Ostensibly it was an on rails shoot em up. Except that you didn't move your avatar (it wasn't a spaceship or a helicopter or a car etc) on screen, you simply held down a button and moved the cursor over the "enemies" whereby the game automatically locked to them. You could target up to eight on screen items in this manner, and when you released the button they would be "fired" upon and destroyed. Because this was so very basic, although not without challenge, it was dismissed by the general public (although was quite feted by the press) and sold poorly, but achieved something of a cult status.

What many people missed was that this was not a "game" in the traditional sense but was an exercise by the designer in trying to create a state of synesthesia. The music was central to this, specifically the beat, and if you could become synchronous with it you would find that the game would respond, the enemies being locked onto and shot down would reward you with flashes of light and notes of sound and an intensifying of the beat until the game became a pulsating, natural, extension of the player.

One of *the* most iconic levels of any video "game" ever


And now there is a tabletop game that, to my mind, operates in on a similar plain. It is simply a big deck of cards numbered 1 to 100 and all you have to do is play them in ascending order through each of its levels. It is called The Mind, and it has generated quite a bit of buzz recently.

Two to Four players will attempt this challenge and will hold a number of cards equal to the number of the round (ranging from one through to eight/ ten/ twelve depending on player count). As a round begins any player can play a card (their lowest) at any time. However, no player can talk to another or signal to another. At all.
The team will begin with a number of lives and should a card be played incorrectly (ie, not be the lowest that the team collectively holds) then a life will be lost. Lose all lives, lose the game.

There are some wrinkles. When a "foul" is made, all players will discard, face up, their lowest card. Information is thusly gathered. There are also throwing star tokens that can be used to the same effect (without the loss of a life) if the team collectively agrees (this is achieved by all players having raised their hand). A player may also say the word "Stop" and place their hand on the table to "pause" the game, restarting it when they lift it back off. Bonuses in the form of an extra life or extra throwing star are awarded at the end of some levels.

Make it through the required number of rounds and the team has won the "game."



As the quotation marks have suggested there are many who do not consider this to be worthy of being called a game. You can find plenty of comment to that effect around BGG. But, I am telling you, this is absolute genius. This is, quite possibly, this years SDJ. It is a unique experience that will not be to the taste of many gamers, but is absolutely transfixing and revelatory to a more casual crowd.

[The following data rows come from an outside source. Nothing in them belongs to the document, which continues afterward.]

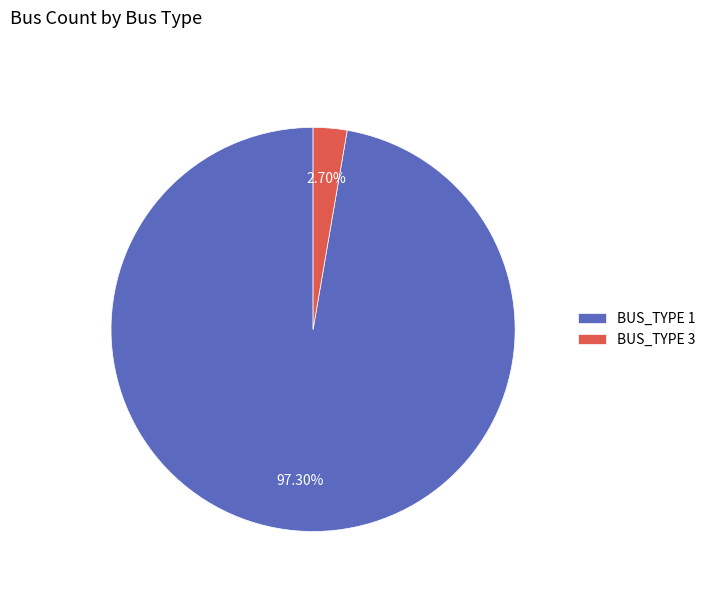

Count the number of slices in the pie.

2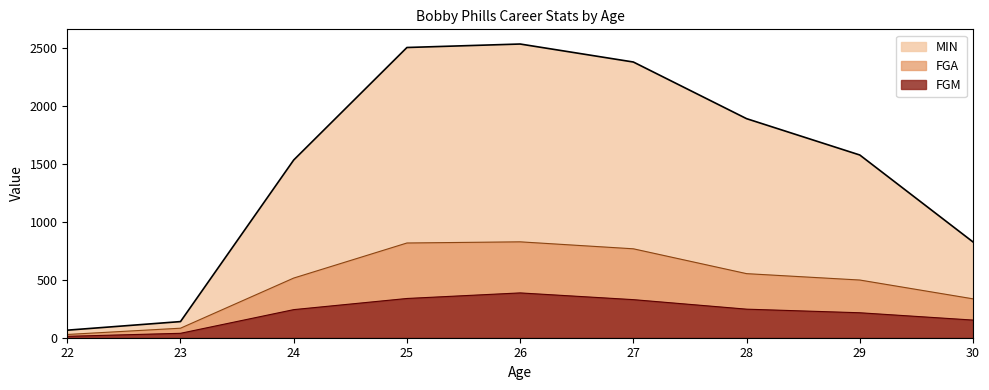

Which series has the largest total across all categories?

MIN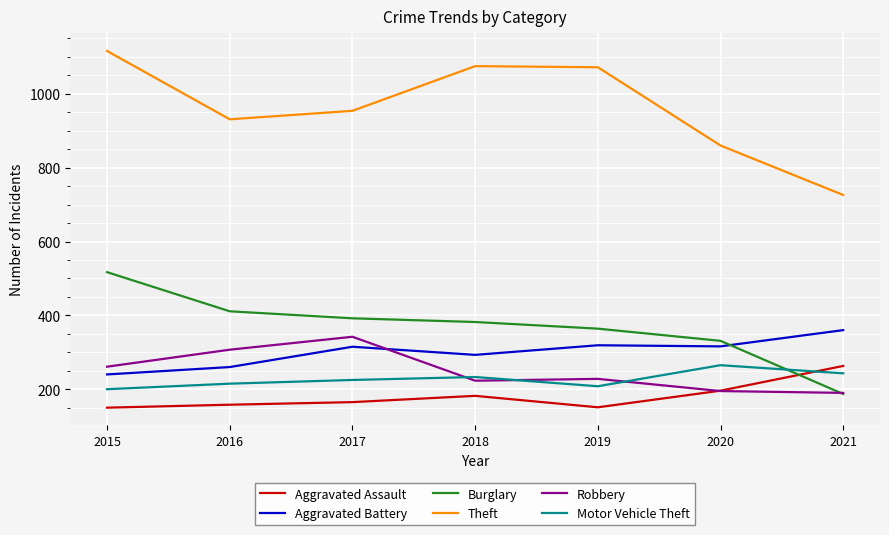

What is the difference between the highest and lowest values at 2020?

665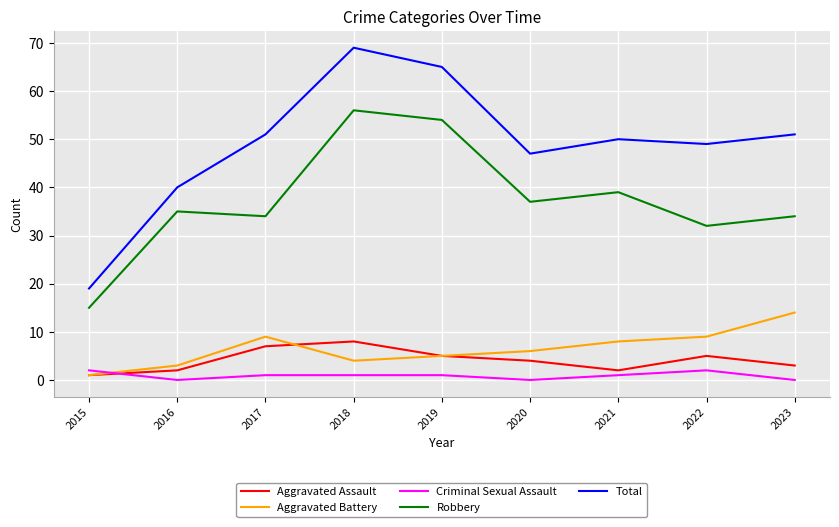

True or false: Aggravated Assault has a value of 8 at 2018.

True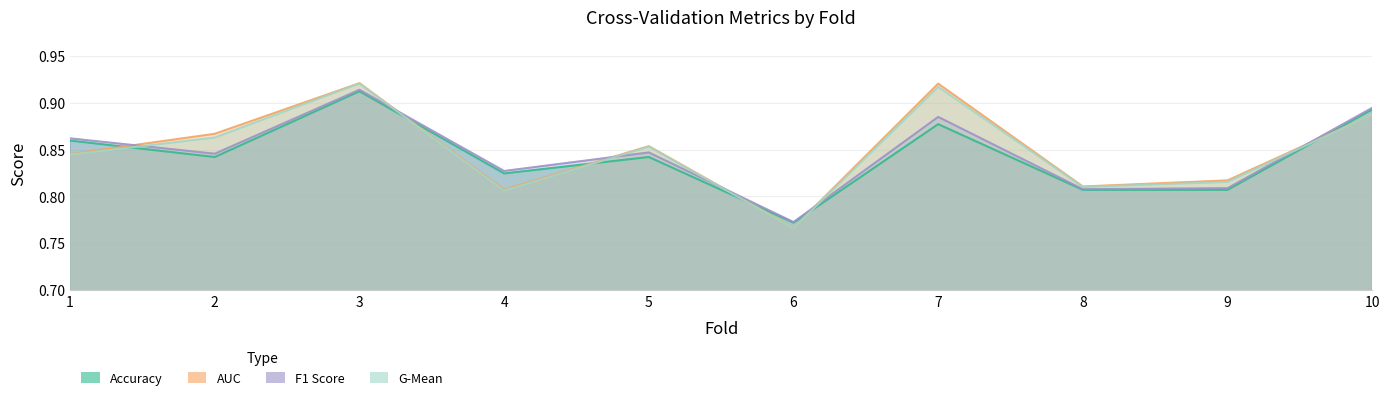

What are all the series names shown in the legend?

accuracy, auc, f1_score, g_mean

Of course there is a "trick" to the game, indeed the rulebook explicitly points it out (although mildly spoiler protected by printing it upside down), but knowing it and knowing it are two entirely different things. And when introduced to a new player or group of players the effect is simply beautiful. I played it with some at my regular (euro-centric) game group in the week. Comments went from "bullshit" then "not a game" to "totally breakable if you just [redacted]" then "we're acing this" to "bollocks, you cocked it up" and finally "this is insane, incredible, let's go again" over the rounds of the, yes, game.

You're not daft, you probably think you have "solved" it already, but I am telling you, there is real skill, tension and delight here, if you're open minded enough. This game draws a crowd and, nothing, but nothing, that has come before has had the ability to leave onlookers open-mouthed as four people, in silence, and in synchronicity, correctly play 24(+!) cards between them and then exhale and high five and whoop and cheer.
It's totally unique and I'm delighted that it exists.